PROBLEM REQUIREMENTS |
In the entries below, find every line holding the string "Profit" and collect it.

RAW DATA |
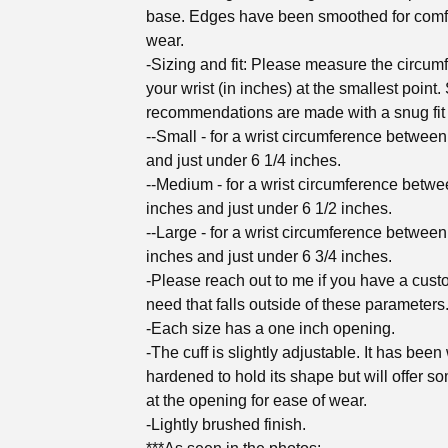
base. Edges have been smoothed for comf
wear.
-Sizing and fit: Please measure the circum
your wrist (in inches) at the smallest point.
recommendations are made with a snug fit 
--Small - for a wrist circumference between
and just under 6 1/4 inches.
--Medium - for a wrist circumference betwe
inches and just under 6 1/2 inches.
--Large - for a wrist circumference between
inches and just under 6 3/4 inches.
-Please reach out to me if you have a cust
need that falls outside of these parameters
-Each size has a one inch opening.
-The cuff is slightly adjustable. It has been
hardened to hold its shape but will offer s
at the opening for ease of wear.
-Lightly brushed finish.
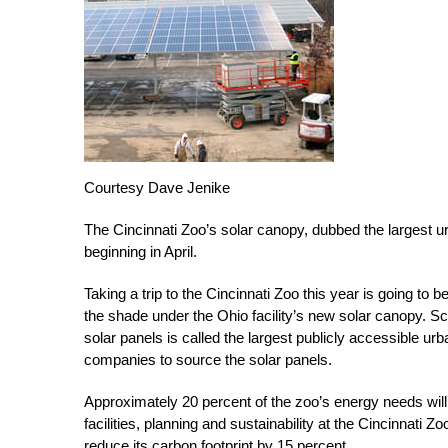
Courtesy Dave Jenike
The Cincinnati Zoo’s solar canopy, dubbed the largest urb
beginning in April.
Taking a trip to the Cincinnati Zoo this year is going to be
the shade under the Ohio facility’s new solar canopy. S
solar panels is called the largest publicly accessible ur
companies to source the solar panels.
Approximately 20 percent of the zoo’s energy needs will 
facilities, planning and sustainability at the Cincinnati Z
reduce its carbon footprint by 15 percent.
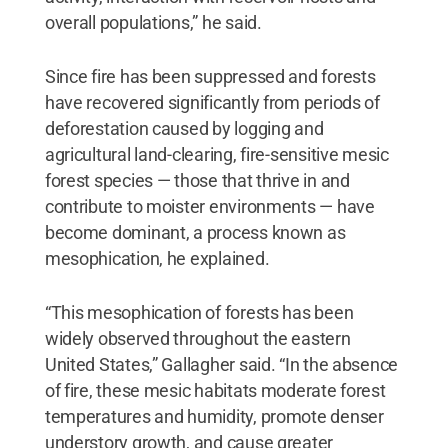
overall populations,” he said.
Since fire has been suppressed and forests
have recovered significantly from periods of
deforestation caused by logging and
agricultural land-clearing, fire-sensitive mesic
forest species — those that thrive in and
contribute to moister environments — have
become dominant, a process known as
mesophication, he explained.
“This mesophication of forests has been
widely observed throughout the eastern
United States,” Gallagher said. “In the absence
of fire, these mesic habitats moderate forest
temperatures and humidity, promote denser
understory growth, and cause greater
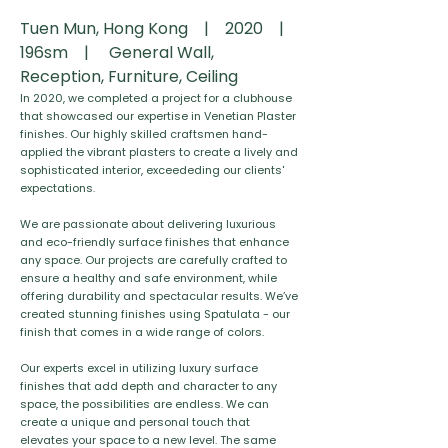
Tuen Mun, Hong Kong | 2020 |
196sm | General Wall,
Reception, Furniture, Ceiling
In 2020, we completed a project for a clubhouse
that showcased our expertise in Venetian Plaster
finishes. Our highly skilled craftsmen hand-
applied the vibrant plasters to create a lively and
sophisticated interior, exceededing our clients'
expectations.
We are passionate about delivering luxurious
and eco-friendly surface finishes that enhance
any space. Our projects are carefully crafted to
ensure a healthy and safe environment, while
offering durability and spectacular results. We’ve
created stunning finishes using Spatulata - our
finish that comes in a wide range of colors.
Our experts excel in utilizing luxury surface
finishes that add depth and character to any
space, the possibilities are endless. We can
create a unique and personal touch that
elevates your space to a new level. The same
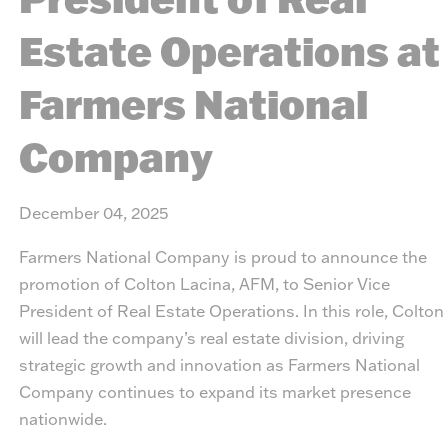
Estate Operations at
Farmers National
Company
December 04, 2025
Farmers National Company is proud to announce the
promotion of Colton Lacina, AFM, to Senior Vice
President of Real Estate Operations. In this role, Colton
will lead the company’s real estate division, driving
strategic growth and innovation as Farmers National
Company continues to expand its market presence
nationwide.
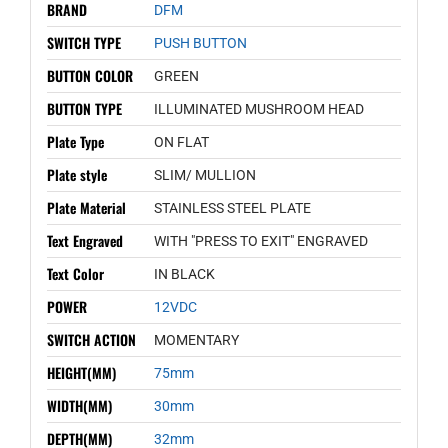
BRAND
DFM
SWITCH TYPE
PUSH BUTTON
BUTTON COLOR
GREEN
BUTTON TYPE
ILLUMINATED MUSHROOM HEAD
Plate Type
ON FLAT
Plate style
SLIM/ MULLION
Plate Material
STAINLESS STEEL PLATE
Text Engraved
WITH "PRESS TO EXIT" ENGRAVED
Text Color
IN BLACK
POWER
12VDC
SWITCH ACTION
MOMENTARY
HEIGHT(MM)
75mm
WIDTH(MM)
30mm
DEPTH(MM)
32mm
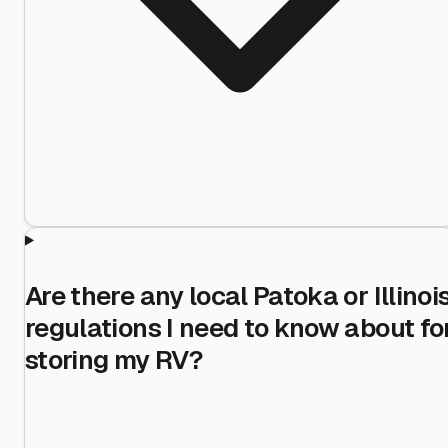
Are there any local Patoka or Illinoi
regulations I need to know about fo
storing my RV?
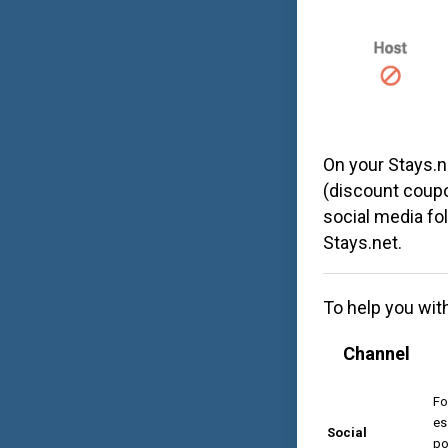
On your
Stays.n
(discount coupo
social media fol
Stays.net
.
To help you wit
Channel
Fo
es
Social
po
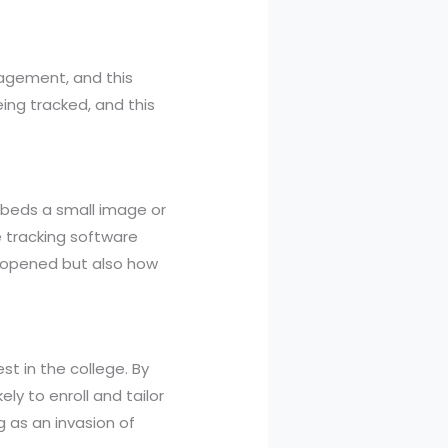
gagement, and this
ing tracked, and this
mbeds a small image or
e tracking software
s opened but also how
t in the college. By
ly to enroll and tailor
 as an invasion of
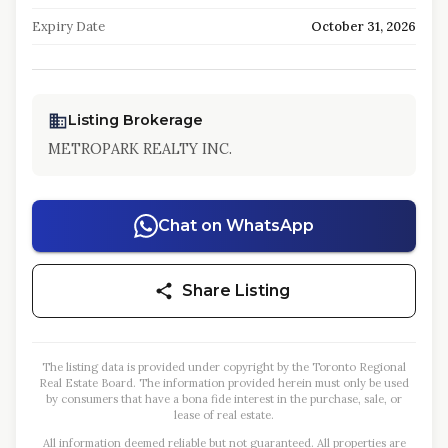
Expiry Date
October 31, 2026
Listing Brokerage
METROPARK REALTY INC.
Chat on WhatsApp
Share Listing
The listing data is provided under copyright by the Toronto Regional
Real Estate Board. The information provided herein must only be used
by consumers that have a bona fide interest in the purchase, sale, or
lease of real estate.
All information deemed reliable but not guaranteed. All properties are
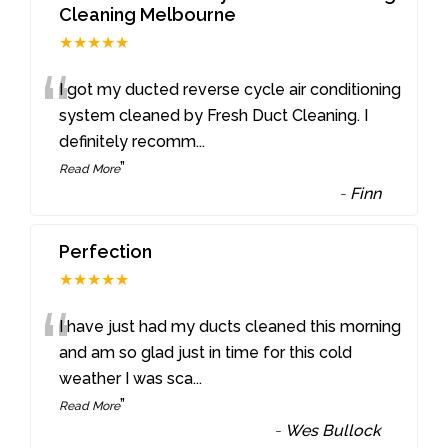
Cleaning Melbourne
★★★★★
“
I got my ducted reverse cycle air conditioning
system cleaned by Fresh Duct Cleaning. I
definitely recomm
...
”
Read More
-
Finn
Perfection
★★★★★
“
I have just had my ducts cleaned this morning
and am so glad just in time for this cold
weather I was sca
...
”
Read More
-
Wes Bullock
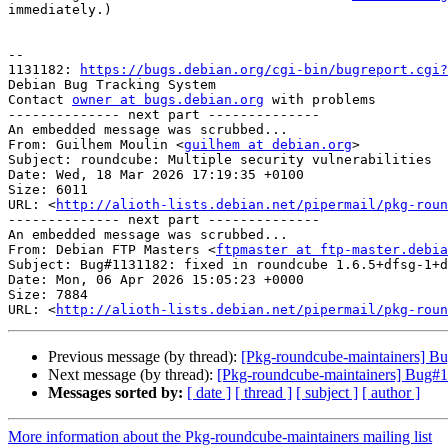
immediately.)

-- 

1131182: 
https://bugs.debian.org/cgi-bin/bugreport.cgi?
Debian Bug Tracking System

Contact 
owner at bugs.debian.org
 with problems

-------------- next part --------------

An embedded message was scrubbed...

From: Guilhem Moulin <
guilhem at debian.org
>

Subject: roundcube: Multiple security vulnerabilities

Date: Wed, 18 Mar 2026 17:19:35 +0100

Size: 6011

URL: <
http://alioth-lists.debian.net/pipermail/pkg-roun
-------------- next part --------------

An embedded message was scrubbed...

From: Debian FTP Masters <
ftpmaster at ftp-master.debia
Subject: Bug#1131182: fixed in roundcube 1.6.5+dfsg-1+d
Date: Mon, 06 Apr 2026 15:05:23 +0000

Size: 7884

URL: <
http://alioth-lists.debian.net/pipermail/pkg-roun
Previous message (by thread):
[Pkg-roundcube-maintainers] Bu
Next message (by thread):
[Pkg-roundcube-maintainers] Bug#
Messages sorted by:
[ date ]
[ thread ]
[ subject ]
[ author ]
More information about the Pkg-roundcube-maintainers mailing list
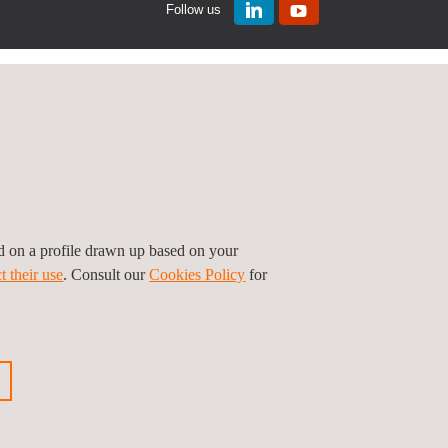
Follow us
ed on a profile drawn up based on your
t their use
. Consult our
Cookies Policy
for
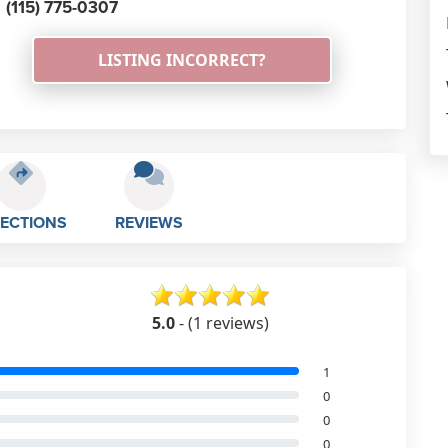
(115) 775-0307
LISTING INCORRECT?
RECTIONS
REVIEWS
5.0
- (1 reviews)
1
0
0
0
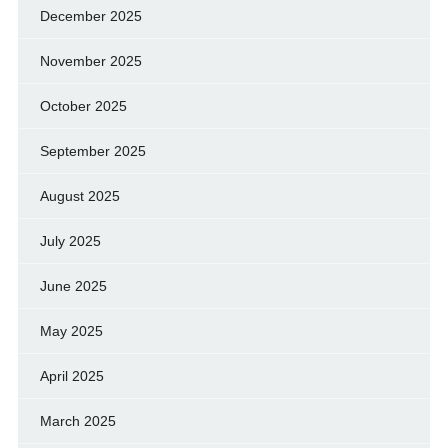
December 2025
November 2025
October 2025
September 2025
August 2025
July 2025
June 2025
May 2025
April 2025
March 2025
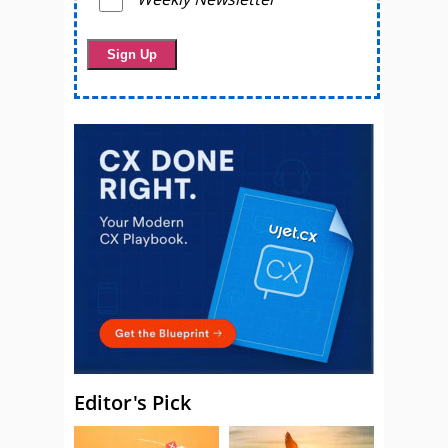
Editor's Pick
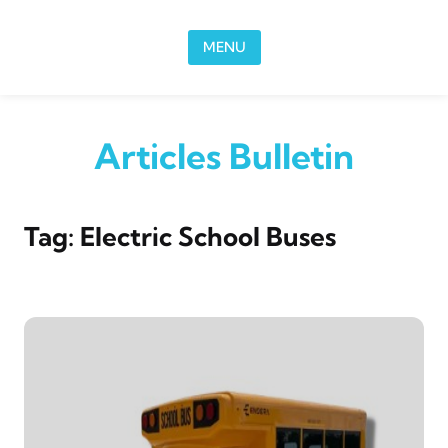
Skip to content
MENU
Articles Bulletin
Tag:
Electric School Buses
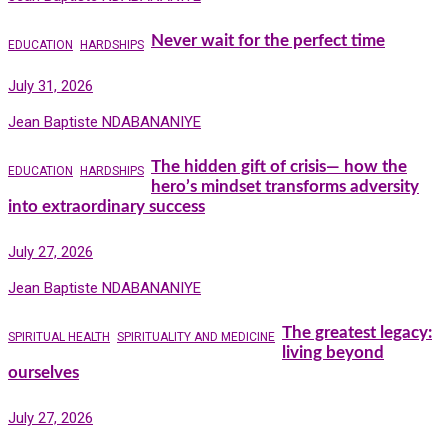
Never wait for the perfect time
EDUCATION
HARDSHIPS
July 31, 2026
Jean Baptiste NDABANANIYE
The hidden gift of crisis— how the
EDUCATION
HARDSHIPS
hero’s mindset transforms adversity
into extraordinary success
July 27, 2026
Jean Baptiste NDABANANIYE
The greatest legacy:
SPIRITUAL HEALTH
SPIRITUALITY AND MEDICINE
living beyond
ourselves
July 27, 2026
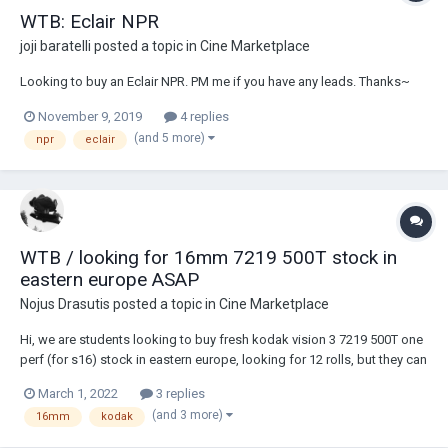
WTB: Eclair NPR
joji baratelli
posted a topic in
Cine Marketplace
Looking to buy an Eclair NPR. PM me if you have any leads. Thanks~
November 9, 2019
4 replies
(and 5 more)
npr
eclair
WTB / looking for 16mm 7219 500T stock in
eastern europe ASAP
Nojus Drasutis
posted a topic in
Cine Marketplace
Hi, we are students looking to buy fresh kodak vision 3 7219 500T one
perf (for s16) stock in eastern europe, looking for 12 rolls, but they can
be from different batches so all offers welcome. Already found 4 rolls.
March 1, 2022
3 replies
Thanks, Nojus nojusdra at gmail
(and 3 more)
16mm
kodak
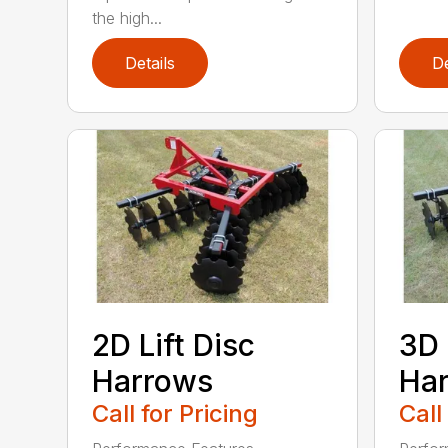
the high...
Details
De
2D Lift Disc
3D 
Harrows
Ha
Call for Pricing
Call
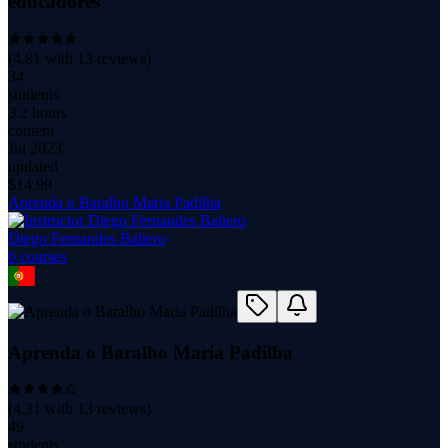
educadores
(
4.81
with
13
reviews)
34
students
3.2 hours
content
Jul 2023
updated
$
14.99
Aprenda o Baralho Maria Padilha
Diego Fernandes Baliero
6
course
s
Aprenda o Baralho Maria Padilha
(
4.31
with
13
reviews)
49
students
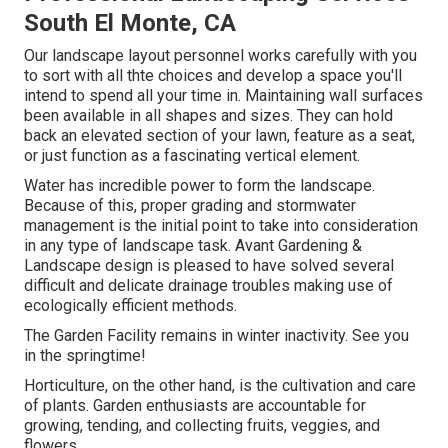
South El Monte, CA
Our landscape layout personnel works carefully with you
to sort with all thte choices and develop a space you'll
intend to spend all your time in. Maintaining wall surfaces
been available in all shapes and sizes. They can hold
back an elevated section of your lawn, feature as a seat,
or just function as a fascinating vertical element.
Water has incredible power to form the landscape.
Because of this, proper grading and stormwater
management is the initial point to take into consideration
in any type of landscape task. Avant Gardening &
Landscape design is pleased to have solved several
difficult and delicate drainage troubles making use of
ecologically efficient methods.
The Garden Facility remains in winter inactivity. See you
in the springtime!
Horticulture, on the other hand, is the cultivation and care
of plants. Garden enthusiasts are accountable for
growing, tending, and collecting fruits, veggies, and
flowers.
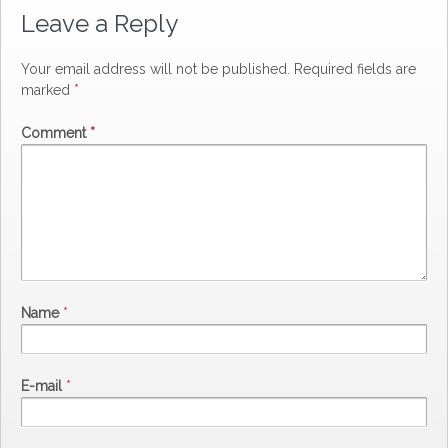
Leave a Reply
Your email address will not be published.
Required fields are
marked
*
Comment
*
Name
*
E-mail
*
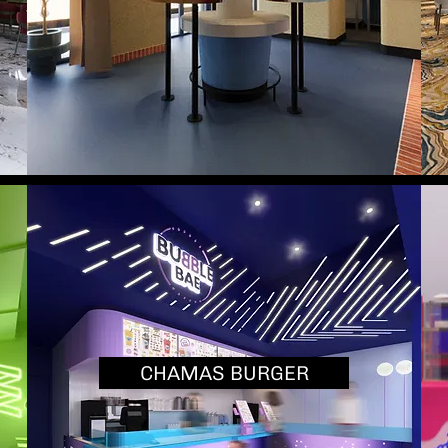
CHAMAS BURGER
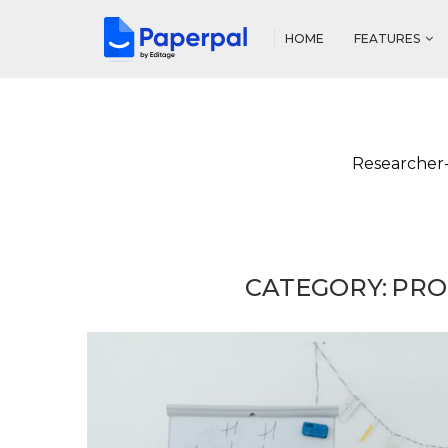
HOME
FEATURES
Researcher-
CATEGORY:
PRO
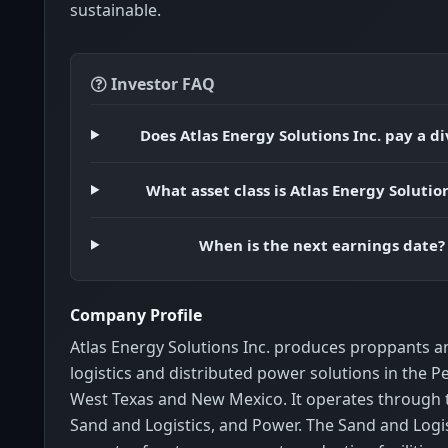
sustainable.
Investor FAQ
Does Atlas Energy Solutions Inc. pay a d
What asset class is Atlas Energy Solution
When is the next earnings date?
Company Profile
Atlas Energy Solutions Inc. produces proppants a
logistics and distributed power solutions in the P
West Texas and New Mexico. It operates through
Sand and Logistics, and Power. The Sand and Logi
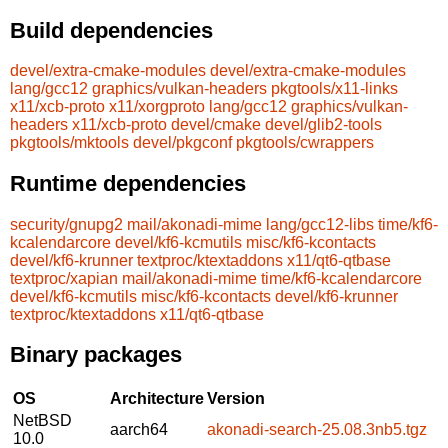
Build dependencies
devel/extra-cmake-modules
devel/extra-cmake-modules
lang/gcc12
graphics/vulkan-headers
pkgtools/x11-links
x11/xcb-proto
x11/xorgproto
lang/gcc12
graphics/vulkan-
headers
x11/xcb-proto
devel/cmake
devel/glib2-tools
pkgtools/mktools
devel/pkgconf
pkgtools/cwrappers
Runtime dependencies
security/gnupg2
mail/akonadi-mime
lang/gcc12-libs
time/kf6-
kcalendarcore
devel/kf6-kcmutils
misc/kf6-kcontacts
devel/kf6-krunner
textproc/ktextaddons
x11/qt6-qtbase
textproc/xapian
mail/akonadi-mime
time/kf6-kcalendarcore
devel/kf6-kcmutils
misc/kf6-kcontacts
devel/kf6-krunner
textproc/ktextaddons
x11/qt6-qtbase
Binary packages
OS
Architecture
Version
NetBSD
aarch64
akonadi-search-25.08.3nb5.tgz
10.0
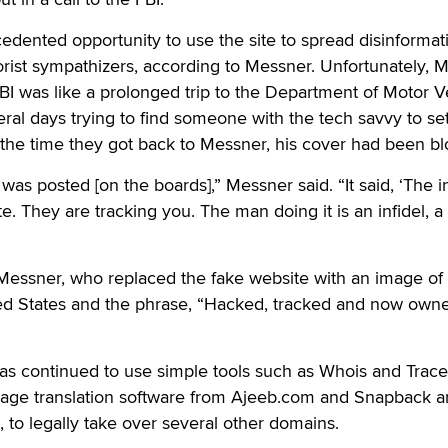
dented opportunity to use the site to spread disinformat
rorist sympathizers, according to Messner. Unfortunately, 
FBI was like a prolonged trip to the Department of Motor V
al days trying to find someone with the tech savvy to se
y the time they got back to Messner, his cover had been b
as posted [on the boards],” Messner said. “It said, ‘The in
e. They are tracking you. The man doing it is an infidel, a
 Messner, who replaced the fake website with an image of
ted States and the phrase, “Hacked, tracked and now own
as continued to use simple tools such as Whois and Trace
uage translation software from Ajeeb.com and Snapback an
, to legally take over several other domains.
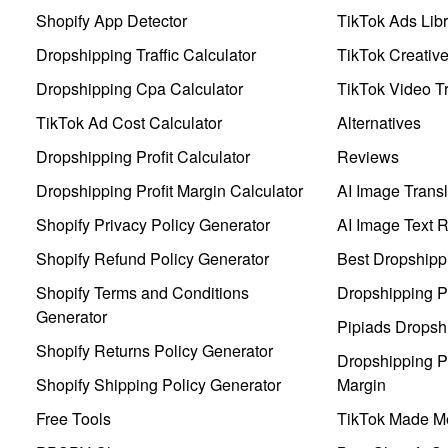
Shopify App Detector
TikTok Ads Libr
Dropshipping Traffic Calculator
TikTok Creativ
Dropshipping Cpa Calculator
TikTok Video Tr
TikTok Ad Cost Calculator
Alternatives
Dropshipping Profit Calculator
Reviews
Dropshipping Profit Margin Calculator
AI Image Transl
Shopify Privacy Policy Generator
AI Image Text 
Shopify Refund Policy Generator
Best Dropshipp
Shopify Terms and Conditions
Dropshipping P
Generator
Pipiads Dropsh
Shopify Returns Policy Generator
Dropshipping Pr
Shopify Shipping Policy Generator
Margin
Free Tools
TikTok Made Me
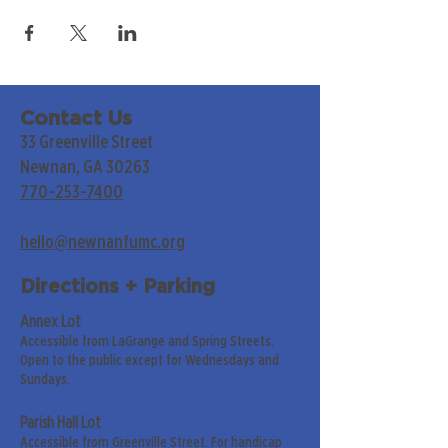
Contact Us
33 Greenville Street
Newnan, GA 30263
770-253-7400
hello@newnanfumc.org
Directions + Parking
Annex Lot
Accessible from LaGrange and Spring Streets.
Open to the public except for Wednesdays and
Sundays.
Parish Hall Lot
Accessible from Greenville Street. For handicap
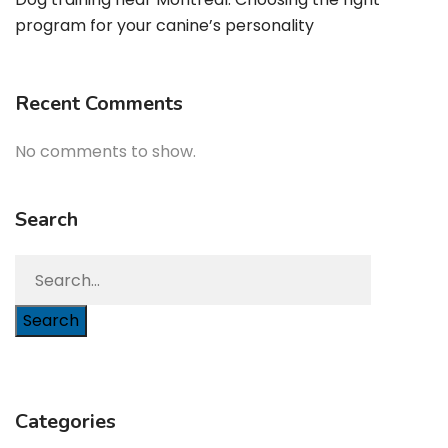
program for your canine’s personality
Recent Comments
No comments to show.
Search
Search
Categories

RESULT OF THIS EXERCISE |
Dropshipping Profit Calculator
Dropshipping Profit Margin Calculator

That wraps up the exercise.